Information given —
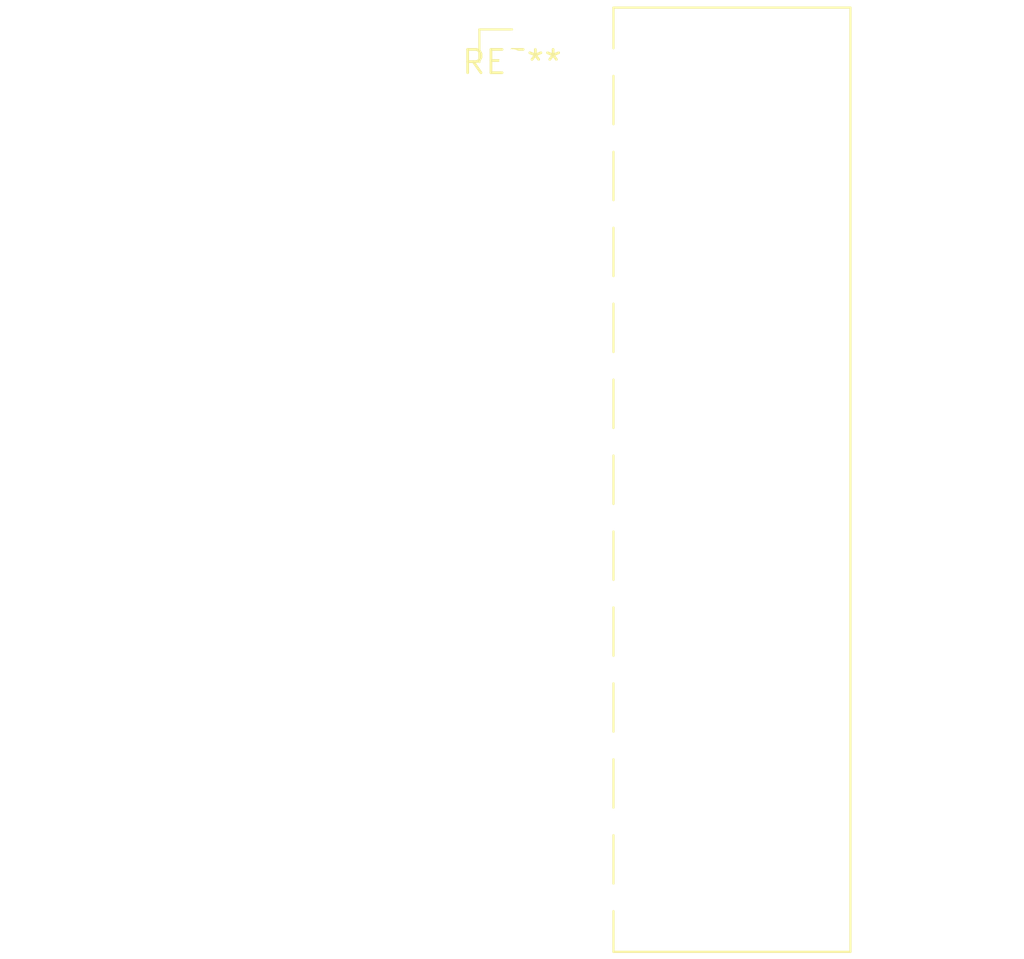
<source format=kicad_pcb>
(kicad_pcb (version 20240108) (generator pcbnew)

  (general
    (thickness 1.6)
  )

  (paper "A4")
  (layers
    (0 "F.Cu" signal)
    (31 "B.Cu" signal)
    (32 "B.Adhes" user "B.Adhesive")
    (33 "F.Adhes" user "F.Adhesive")
    (34 "B.Paste" user)
    (35 "F.Paste" user)
    (36 "B.SilkS" user "B.Silkscreen")
    (37 "F.SilkS" user "F.Silkscreen")
    (38 "B.Mask" user)
    (39 "F.Mask" user)
    (40 "Dwgs.User" user "User.Drawings")
    (41 "Cmts.User" user "User.Comments")
    (42 "Eco1.User" user "User.Eco1")
    (43 "Eco2.User" user "User.Eco2")
    (44 "Edge.Cuts" user)
    (45 "Margin" user)
    (46 "B.CrtYd" user "B.Courtyard")
    (47 "F.CrtYd" user "F.Courtyard")
    (48 "B.Fab" user)
    (49 "F.Fab" user)
    (50 "User.1" user)
    (51 "User.2" user)
    (52 "User.3" user)
    (53 "User.4" user)
    (54 "User.5" user)
    (55 "User.6" user)
    (56 "User.7" user)
    (57 "User.8" user)
    (58 "User.9" user)
  )

  (setup
    (pad_to_mask_clearance 0)
    (pcbplotparams
      (layerselection 0x00010fc_ffffffff)
      (plot_on_all_layers_selection 0x0000000_00000000)
      (disableapertmacros false)
      (usegerberextensions false)
      (usegerberattributes false)
      (usegerberadvancedattributes false)
      (creategerberjobfile false)
      (dashed_line_dash_ratio 12.000000)
      (dashed_line_gap_ratio 3.000000)
      (svgprecision 4)
      (plotframeref false)
      (viasonmask false)
      (mode 1)
      (useauxorigin false)
      (hpglpennumber 1)
      (hpglpenspeed 20)
      (hpglpendiameter 15.000000)
      (dxfpolygonmode false)
      (dxfimperialunits false)
      (dxfusepcbnewfont false)
      (psnegative false)
      (psa4output false)
      (plotreference false)
      (plotvalue false)
      (plotinvisibletext false)
      (sketchpadsonfab false)
      (subtractmaskfromsilk false)
      (outputformat 1)
      (mirror false)
      (drillshape 1)
      (scaleselection 1)
      (outputdirectory "")
    )
  )

  (net 0 "")

  (footprint "TE_MATE-N-LOK_1-794108-x_2x12_P4.14mm_Horizontal" (layer "F.Cu") (at 0 0))

)

</source>
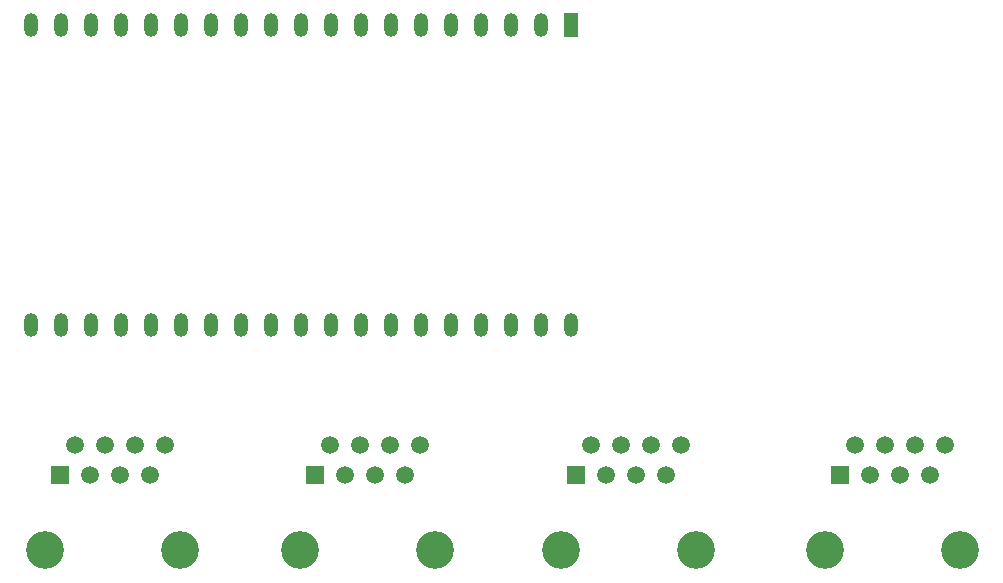
<source format=gbr>
%TF.GenerationSoftware,KiCad,Pcbnew,7.0.9*%
%TF.CreationDate,2023-11-22T14:24:46-05:00*%
%TF.ProjectId,Esp Controller,45737020-436f-46e7-9472-6f6c6c65722e,rev?*%
%TF.SameCoordinates,Original*%
%TF.FileFunction,Soldermask,Top*%
%TF.FilePolarity,Negative*%
%FSLAX46Y46*%
G04 Gerber Fmt 4.6, Leading zero omitted, Abs format (unit mm)*
G04 Created by KiCad (PCBNEW 7.0.9) date 2023-11-22 14:24:46*
%MOMM*%
%LPD*%
G01*
G04 APERTURE LIST*
%ADD10R,1.200000X2.000000*%
%ADD11O,1.200000X2.000000*%
%ADD12C,1.500000*%
%ADD13R,1.500000X1.500000*%
%ADD14C,3.200000*%
G04 APERTURE END LIST*
D10*
%TO.C,U2*%
X141823440Y-53340000D03*
D11*
X139283440Y-53340000D03*
X136743440Y-53340000D03*
X134203440Y-53340000D03*
X131663440Y-53340000D03*
X129123440Y-53340000D03*
X126583440Y-53340000D03*
X124043440Y-53340000D03*
X121503440Y-53340000D03*
X118963440Y-53340000D03*
X116423440Y-53340000D03*
X113883440Y-53340000D03*
X111343440Y-53340000D03*
X108803440Y-53340000D03*
X106263440Y-53340000D03*
X103723440Y-53340000D03*
X101183440Y-53340000D03*
X98643440Y-53340000D03*
X96103440Y-53340000D03*
X96106160Y-78736320D03*
X98646160Y-78736320D03*
X101183440Y-78740000D03*
X103723440Y-78740000D03*
X106263440Y-78740000D03*
X108803440Y-78740000D03*
X111343440Y-78740000D03*
X113883440Y-78740000D03*
X116423440Y-78740000D03*
X118963440Y-78740000D03*
X121503440Y-78740000D03*
X124043440Y-78740000D03*
X126583440Y-78740000D03*
X129123440Y-78740000D03*
X131663440Y-78740000D03*
X134203440Y-78740000D03*
X136743440Y-78740000D03*
X139283440Y-78740000D03*
X141823440Y-78740000D03*
%TD*%
D12*
%TO.C,J1*%
X107477500Y-88880000D03*
X106207500Y-91420000D03*
X104937500Y-88880000D03*
X103667500Y-91420000D03*
X102397500Y-88880000D03*
X101127500Y-91420000D03*
X99857500Y-88880000D03*
D13*
X98587500Y-91420000D03*
D14*
X97317500Y-97770000D03*
X108747500Y-97770000D03*
%TD*%
D12*
%TO.C,J2*%
X151130000Y-88900000D03*
X149860000Y-91440000D03*
X148590000Y-88900000D03*
X147320000Y-91440000D03*
X146050000Y-88900000D03*
X144780000Y-91440000D03*
X143510000Y-88900000D03*
D13*
X142240000Y-91440000D03*
D14*
X140970000Y-97790000D03*
X152400000Y-97790000D03*
%TD*%
D12*
%TO.C,J3*%
X129067500Y-88880000D03*
X127797500Y-91420000D03*
X126527500Y-88880000D03*
X125257500Y-91420000D03*
X123987500Y-88880000D03*
X122717500Y-91420000D03*
X121447500Y-88880000D03*
D13*
X120177500Y-91420000D03*
D14*
X118907500Y-97770000D03*
X130337500Y-97770000D03*
%TD*%
D12*
%TO.C,J4*%
X173517500Y-88880000D03*
X172247500Y-91420000D03*
X170977500Y-88880000D03*
X169707500Y-91420000D03*
X168437500Y-88880000D03*
X167167500Y-91420000D03*
X165897500Y-88880000D03*
D13*
X164627500Y-91420000D03*
D14*
X163357500Y-97770000D03*
X174787500Y-97770000D03*
%TD*%
M02*

</source>
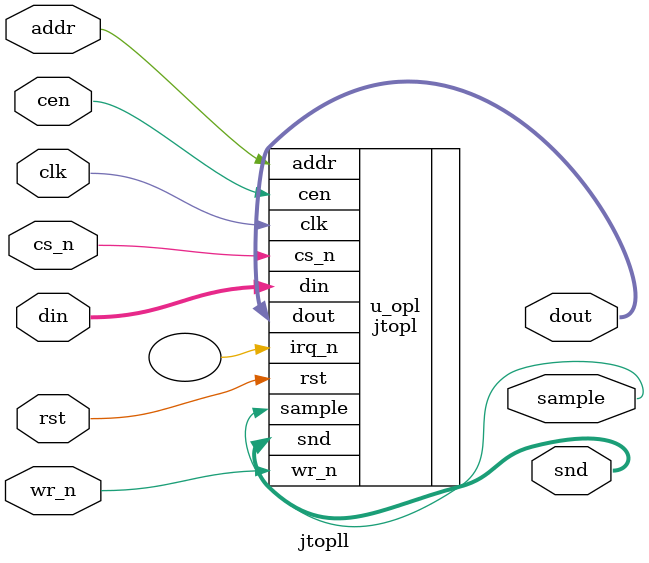
<source format=v>
/*  This file is part of JTOPL.

    JTOPL is free software: you can redistribute it and/or modify
    it under the terms of the GNU General Public License as published by
    the Free Software Foundation, either version 3 of the License, or
    (at your option) any later version.

    JTOPL is distributed in the hope that it will be useful,
    but WITHOUT ANY WARRANTY; without even the implied warranty of
    MERCHANTABILITY or FITNESS FOR A PARTICULAR PURPOSE.  See the
    GNU General Public License for more details.

    You should have received a copy of the GNU General Public License
    along with JTOPL.  If not, see <http://www.gnu.org/licenses/>.

    Author: Jose Tejada Gomez. Twitter: @topapate
    Version: 1.0
    Date: 10-6-2020

    */

module jtopll(
    input                  rst,        // rst should be at least 6 clk&cen cycles long
    input                  clk,        // CPU clock
    input                  cen,        // optional clock enable, it not needed leave as 1'b1
    input           [ 7:0] din,
    input                  addr,
    input                  cs_n,
    input                  wr_n,
    output          [ 7:0] dout,
    // combined output
    output  signed  [15:0] snd,
    output                 sample
);

jtopl u_opl (
    .rst   (rst   ),
    .clk   (clk   ),
    .cen   (cen   ),
    .din   (din   ),
    .addr  (addr  ),
    .cs_n  (cs_n  ),
    .wr_n  (wr_n  ),
    .dout  (dout  ),
    .irq_n (      ),
    .snd   (snd   ),
    .sample(sample)
);

endmodule
    
</source>
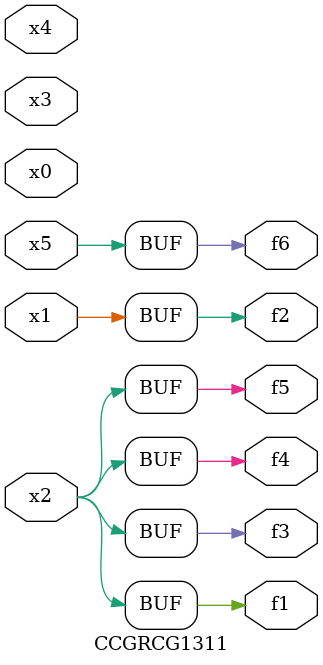
<source format=v>
module CCGRCG1311(
	input x0, x1, x2, x3, x4, x5,
	output f1, f2, f3, f4, f5, f6
);
	assign f1 = x2;
	assign f2 = x1;
	assign f3 = x2;
	assign f4 = x2;
	assign f5 = x2;
	assign f6 = x5;
endmodule

</source>
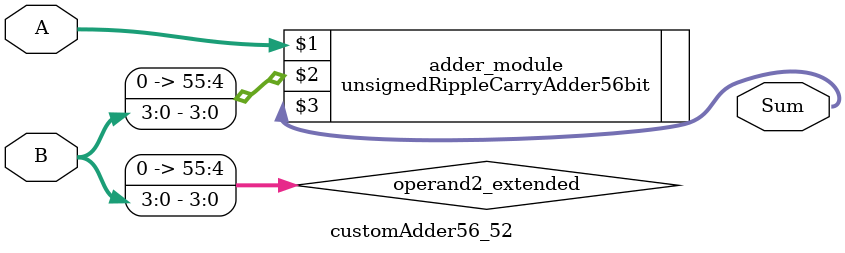
<source format=v>
module customAdder56_52(
                        input [55 : 0] A,
                        input [3 : 0] B,
                        
                        output [56 : 0] Sum
                );

        wire [55 : 0] operand2_extended;
        
        assign operand2_extended =  {52'b0, B};
        
        unsignedRippleCarryAdder56bit adder_module(
            A,
            operand2_extended,
            Sum
        );
        
        endmodule
        
</source>
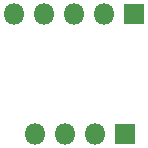
<source format=gbr>
%TF.GenerationSoftware,KiCad,Pcbnew,(5.1.6-0-10_14)*%
%TF.CreationDate,2021-05-10T19:57:21+02:00*%
%TF.ProjectId,GPS_adapter,4750535f-6164-4617-9074-65722e6b6963,rev?*%
%TF.SameCoordinates,Original*%
%TF.FileFunction,Soldermask,Bot*%
%TF.FilePolarity,Negative*%
%FSLAX46Y46*%
G04 Gerber Fmt 4.6, Leading zero omitted, Abs format (unit mm)*
G04 Created by KiCad (PCBNEW (5.1.6-0-10_14)) date 2021-05-10 19:57:21*
%MOMM*%
%LPD*%
G01*
G04 APERTURE LIST*
%ADD10O,1.800000X1.800000*%
%ADD11R,1.800000X1.800000*%
G04 APERTURE END LIST*
D10*
%TO.C,J2*%
X139192000Y-102108000D03*
X141732000Y-102108000D03*
X144272000Y-102108000D03*
D11*
X146812000Y-102108000D03*
%TD*%
D10*
%TO.C,J1*%
X137414000Y-91948000D03*
X139954000Y-91948000D03*
X142494000Y-91948000D03*
X145034000Y-91948000D03*
D11*
X147574000Y-91948000D03*
%TD*%
M02*

</source>
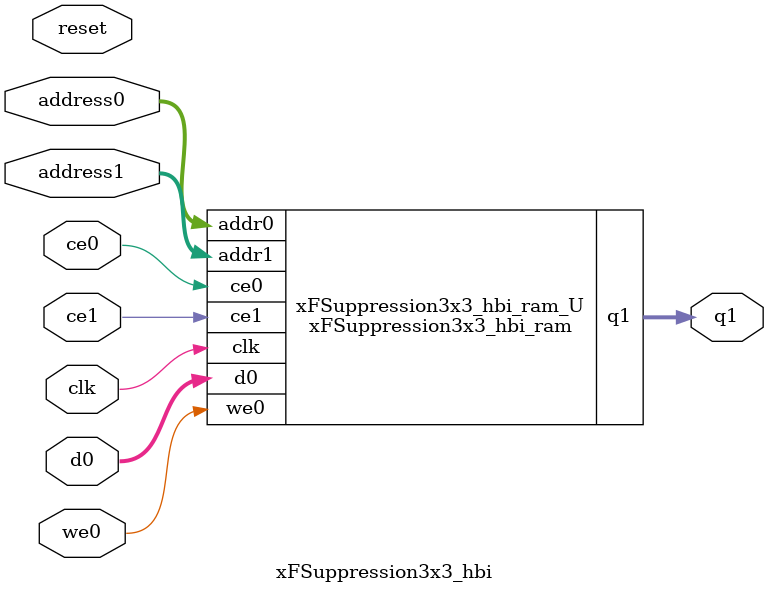
<source format=v>
`timescale 1 ns / 1 ps
module xFSuppression3x3_hbi_ram (addr0, ce0, d0, we0, addr1, ce1, q1,  clk);

parameter DWIDTH = 8;
parameter AWIDTH = 11;
parameter MEM_SIZE = 1280;

input[AWIDTH-1:0] addr0;
input ce0;
input[DWIDTH-1:0] d0;
input we0;
input[AWIDTH-1:0] addr1;
input ce1;
output reg[DWIDTH-1:0] q1;
input clk;

(* ram_style = "block" *)reg [DWIDTH-1:0] ram[0:MEM_SIZE-1];




always @(posedge clk)  
begin 
    if (ce0) 
    begin
        if (we0) 
        begin 
            ram[addr0] <= d0; 
        end 
    end
end


always @(posedge clk)  
begin 
    if (ce1) 
    begin
        q1 <= ram[addr1];
    end
end


endmodule

`timescale 1 ns / 1 ps
module xFSuppression3x3_hbi(
    reset,
    clk,
    address0,
    ce0,
    we0,
    d0,
    address1,
    ce1,
    q1);

parameter DataWidth = 32'd8;
parameter AddressRange = 32'd1280;
parameter AddressWidth = 32'd11;
input reset;
input clk;
input[AddressWidth - 1:0] address0;
input ce0;
input we0;
input[DataWidth - 1:0] d0;
input[AddressWidth - 1:0] address1;
input ce1;
output[DataWidth - 1:0] q1;



xFSuppression3x3_hbi_ram xFSuppression3x3_hbi_ram_U(
    .clk( clk ),
    .addr0( address0 ),
    .ce0( ce0 ),
    .we0( we0 ),
    .d0( d0 ),
    .addr1( address1 ),
    .ce1( ce1 ),
    .q1( q1 ));

endmodule


</source>
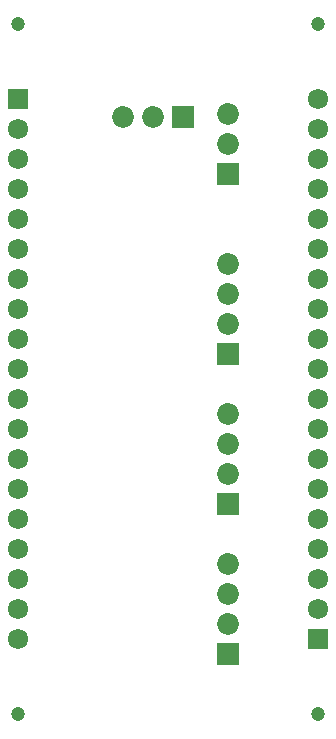
<source format=gts>
G04*
G04 #@! TF.GenerationSoftware,Altium Limited,Altium Designer,20.0.10 (225)*
G04*
G04 Layer_Color=8388736*
%FSLAX42Y42*%
%MOMM*%
G71*
G01*
G75*
%ADD12C,1.72*%
%ADD13R,1.72X1.72*%
%ADD14C,1.20*%
%ADD15C,1.85*%
%ADD16R,1.85X1.85*%
%ADD17R,1.85X1.85*%
D12*
X2794Y5461D02*
D03*
Y5207D02*
D03*
Y4445D02*
D03*
Y4191D02*
D03*
Y3937D02*
D03*
Y3429D02*
D03*
Y2921D02*
D03*
Y2667D02*
D03*
Y2159D02*
D03*
Y1905D02*
D03*
Y1651D02*
D03*
Y1143D02*
D03*
Y1397D02*
D03*
Y2413D02*
D03*
Y3175D02*
D03*
Y3683D02*
D03*
Y4699D02*
D03*
Y4953D02*
D03*
X254Y889D02*
D03*
Y1143D02*
D03*
Y1905D02*
D03*
Y2159D02*
D03*
Y2413D02*
D03*
Y2921D02*
D03*
Y3429D02*
D03*
Y3683D02*
D03*
Y4191D02*
D03*
Y4445D02*
D03*
Y4699D02*
D03*
Y5207D02*
D03*
Y4953D02*
D03*
Y3937D02*
D03*
Y3175D02*
D03*
Y2667D02*
D03*
Y1651D02*
D03*
Y1397D02*
D03*
D13*
X2794Y889D02*
D03*
X254Y5461D02*
D03*
D14*
X2794Y6096D02*
D03*
X254D02*
D03*
X2794Y254D02*
D03*
X254D02*
D03*
D15*
X1143Y5311D02*
D03*
X1397D02*
D03*
X2032Y1524D02*
D03*
Y1270D02*
D03*
Y1016D02*
D03*
Y2794D02*
D03*
Y2540D02*
D03*
Y2286D02*
D03*
Y4064D02*
D03*
Y3810D02*
D03*
Y3556D02*
D03*
X2034Y5334D02*
D03*
Y5080D02*
D03*
D16*
X1651Y5311D02*
D03*
D17*
X2032Y762D02*
D03*
Y2032D02*
D03*
Y3302D02*
D03*
X2034Y4826D02*
D03*
M02*

</source>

To do —
One stretch of the lines above is wanted, from the line that contains "(plot_on_all_layers_selection 0x0000000_00000000)" through the line that contains "(plotvalue false)". Output it exactly.

Answer below —
      (plot_on_all_layers_selection 0x0000000_00000000)
      (disableapertmacros false)
      (usegerberextensions false)
      (usegerberattributes false)
      (usegerberadvancedattributes false)
      (creategerberjobfile false)
      (dashed_line_dash_ratio 12.000000)
      (dashed_line_gap_ratio 3.000000)
      (svgprecision 4)
      (plotframeref false)
      (viasonmask false)
      (mode 1)
      (useauxorigin false)
      (hpglpennumber 1)
      (hpglpenspeed 20)
      (hpglpendiameter 15.000000)
      (dxfpolygonmode false)
      (dxfimperialunits false)
      (dxfusepcbnewfont false)
      (psnegative false)
      (psa4output false)
      (plotreference false)
      (plotvalue false)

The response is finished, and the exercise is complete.